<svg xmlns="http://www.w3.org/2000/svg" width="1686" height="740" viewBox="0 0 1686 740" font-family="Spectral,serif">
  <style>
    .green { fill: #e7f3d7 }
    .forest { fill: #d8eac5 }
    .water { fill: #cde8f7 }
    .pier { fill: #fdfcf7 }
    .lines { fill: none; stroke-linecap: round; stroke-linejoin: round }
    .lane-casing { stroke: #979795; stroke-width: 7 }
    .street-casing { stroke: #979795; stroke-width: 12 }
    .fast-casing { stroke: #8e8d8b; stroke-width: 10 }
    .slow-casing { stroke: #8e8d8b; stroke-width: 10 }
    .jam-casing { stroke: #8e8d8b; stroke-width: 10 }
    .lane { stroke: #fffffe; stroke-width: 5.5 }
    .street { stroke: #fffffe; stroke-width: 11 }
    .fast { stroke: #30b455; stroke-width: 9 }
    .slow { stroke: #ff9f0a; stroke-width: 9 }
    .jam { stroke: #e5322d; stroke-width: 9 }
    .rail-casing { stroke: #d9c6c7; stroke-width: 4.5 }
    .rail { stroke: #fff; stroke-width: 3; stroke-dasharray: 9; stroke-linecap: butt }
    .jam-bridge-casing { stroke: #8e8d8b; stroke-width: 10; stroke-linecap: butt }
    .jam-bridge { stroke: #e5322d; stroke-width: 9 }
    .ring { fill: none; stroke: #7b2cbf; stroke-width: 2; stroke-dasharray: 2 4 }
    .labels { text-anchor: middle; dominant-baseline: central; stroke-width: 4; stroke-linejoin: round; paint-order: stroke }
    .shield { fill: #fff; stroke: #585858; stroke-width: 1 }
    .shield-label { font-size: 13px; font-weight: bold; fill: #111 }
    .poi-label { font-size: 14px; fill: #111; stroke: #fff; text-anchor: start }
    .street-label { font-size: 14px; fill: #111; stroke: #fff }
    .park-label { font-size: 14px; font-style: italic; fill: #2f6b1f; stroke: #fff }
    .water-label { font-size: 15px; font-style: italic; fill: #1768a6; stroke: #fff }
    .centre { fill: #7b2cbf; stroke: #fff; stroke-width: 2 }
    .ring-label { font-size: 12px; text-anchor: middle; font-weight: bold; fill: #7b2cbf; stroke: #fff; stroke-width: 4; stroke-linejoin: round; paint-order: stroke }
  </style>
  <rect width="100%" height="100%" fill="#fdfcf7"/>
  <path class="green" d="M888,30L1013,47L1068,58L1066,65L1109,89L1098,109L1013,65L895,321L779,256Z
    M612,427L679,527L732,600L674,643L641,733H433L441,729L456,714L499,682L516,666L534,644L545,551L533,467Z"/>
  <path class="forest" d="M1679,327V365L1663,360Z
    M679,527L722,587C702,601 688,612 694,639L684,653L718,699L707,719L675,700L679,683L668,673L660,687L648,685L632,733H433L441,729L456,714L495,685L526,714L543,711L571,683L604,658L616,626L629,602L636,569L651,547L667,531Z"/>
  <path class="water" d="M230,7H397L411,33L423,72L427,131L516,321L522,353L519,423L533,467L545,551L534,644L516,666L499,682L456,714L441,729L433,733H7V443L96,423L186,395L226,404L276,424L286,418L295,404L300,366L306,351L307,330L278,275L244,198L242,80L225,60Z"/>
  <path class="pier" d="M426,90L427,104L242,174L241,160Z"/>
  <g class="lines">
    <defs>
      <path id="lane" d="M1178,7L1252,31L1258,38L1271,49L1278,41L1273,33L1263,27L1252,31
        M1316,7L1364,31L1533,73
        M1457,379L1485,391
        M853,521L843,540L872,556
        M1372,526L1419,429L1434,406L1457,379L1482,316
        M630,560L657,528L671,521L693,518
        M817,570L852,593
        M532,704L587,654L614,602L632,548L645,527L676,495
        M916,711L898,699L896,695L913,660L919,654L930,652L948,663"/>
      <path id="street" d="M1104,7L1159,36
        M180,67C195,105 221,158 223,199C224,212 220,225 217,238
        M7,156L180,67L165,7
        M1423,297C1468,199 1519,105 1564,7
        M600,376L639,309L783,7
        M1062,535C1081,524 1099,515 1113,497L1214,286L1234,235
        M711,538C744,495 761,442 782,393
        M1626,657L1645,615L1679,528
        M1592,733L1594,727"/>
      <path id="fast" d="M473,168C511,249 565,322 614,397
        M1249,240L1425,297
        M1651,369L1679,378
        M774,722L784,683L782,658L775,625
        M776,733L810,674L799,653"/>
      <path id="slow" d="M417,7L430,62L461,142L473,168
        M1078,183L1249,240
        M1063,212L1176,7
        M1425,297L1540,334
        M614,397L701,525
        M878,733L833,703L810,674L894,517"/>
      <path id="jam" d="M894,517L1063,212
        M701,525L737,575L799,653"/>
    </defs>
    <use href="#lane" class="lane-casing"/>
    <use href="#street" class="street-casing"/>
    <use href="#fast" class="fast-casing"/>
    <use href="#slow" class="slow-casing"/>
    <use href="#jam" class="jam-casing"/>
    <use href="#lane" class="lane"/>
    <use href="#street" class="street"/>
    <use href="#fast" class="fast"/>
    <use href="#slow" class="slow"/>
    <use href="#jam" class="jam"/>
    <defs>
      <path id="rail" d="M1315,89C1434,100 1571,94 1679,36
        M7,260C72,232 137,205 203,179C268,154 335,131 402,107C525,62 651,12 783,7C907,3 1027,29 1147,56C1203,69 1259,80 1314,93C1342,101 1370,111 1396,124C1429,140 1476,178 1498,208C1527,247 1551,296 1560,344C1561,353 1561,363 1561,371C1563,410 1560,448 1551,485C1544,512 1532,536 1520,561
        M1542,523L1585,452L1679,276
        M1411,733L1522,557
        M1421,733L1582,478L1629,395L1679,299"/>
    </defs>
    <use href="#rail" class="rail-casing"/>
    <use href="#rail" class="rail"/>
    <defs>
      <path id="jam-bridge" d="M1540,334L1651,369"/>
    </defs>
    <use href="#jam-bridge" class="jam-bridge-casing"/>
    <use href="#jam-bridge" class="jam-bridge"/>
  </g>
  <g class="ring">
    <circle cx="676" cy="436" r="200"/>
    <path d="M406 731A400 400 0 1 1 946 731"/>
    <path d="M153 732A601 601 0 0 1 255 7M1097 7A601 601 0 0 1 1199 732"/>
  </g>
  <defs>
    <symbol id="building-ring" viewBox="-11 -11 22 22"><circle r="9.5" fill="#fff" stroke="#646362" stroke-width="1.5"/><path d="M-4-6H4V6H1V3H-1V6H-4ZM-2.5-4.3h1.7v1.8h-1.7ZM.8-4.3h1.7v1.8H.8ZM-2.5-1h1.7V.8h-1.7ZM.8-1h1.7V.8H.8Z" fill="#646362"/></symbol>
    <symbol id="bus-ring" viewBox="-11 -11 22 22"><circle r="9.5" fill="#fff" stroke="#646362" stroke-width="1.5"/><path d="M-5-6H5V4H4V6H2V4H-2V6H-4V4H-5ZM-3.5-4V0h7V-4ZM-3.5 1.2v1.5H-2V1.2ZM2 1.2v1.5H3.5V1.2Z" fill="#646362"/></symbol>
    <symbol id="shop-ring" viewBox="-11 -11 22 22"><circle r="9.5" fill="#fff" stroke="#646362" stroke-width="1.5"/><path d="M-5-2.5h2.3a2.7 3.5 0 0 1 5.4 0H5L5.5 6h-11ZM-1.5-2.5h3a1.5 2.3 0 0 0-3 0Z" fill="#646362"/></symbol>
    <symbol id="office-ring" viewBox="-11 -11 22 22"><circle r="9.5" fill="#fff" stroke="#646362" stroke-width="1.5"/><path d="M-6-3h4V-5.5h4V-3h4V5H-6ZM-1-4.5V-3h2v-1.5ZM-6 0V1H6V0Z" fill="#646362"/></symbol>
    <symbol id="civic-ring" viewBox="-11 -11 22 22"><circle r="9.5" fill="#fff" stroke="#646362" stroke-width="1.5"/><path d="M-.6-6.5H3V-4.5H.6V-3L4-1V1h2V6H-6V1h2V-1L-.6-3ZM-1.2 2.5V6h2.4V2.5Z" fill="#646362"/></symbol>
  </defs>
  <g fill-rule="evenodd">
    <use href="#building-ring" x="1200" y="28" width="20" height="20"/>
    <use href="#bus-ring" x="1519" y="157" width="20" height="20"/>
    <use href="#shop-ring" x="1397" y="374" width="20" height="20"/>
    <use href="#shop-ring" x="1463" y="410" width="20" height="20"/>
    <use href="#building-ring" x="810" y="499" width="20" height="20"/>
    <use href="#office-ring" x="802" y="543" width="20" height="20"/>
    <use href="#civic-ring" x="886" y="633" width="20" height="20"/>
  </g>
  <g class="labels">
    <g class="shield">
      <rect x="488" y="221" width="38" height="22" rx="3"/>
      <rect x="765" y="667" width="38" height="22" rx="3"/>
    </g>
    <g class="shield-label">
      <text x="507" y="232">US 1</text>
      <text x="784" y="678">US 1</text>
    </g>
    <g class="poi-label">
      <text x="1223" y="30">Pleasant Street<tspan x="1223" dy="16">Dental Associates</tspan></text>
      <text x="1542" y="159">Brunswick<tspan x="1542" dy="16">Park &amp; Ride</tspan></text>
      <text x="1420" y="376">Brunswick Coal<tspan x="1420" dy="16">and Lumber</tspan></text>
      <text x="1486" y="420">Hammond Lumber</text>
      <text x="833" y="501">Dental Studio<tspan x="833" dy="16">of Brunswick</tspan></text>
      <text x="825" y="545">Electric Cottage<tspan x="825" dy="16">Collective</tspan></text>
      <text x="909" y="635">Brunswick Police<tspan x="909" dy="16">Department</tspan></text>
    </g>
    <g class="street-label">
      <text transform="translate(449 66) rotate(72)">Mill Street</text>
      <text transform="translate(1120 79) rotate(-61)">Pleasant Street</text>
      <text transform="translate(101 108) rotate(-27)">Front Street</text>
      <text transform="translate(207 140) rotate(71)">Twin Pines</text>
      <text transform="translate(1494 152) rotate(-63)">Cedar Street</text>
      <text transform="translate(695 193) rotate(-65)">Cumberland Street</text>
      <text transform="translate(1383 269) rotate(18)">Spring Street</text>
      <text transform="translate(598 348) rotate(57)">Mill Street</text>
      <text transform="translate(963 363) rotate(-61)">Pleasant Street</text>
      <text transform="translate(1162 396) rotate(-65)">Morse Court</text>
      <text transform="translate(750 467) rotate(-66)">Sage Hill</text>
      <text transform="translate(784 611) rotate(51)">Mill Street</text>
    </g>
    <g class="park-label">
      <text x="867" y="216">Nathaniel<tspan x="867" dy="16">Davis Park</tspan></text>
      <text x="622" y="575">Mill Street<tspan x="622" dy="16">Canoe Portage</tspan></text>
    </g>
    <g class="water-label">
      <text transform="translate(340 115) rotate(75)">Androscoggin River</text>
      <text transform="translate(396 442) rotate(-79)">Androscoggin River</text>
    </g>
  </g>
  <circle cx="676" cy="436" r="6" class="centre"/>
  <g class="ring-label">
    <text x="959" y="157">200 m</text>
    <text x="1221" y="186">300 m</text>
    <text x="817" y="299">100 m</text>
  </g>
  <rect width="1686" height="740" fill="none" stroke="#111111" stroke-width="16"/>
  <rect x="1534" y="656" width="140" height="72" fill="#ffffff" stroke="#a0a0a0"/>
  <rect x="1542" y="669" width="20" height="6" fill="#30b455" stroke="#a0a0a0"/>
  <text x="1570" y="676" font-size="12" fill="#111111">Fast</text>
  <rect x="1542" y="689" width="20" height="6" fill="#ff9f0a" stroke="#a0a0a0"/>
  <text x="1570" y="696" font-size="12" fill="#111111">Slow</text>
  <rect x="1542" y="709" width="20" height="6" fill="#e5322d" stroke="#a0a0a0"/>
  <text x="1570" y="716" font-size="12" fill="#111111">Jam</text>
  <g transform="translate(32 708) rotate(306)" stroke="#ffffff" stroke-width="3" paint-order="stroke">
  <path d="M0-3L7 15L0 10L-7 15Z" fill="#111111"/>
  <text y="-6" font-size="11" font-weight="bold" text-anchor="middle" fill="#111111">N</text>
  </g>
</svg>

• [TASK TO CARRY OUT]:
Take from the listing above each line in which the string "lines" is found.

• [REPLY]:
    .lines { fill: none; stroke-linecap: round; stroke-linejoin: round }
  <g class="lines">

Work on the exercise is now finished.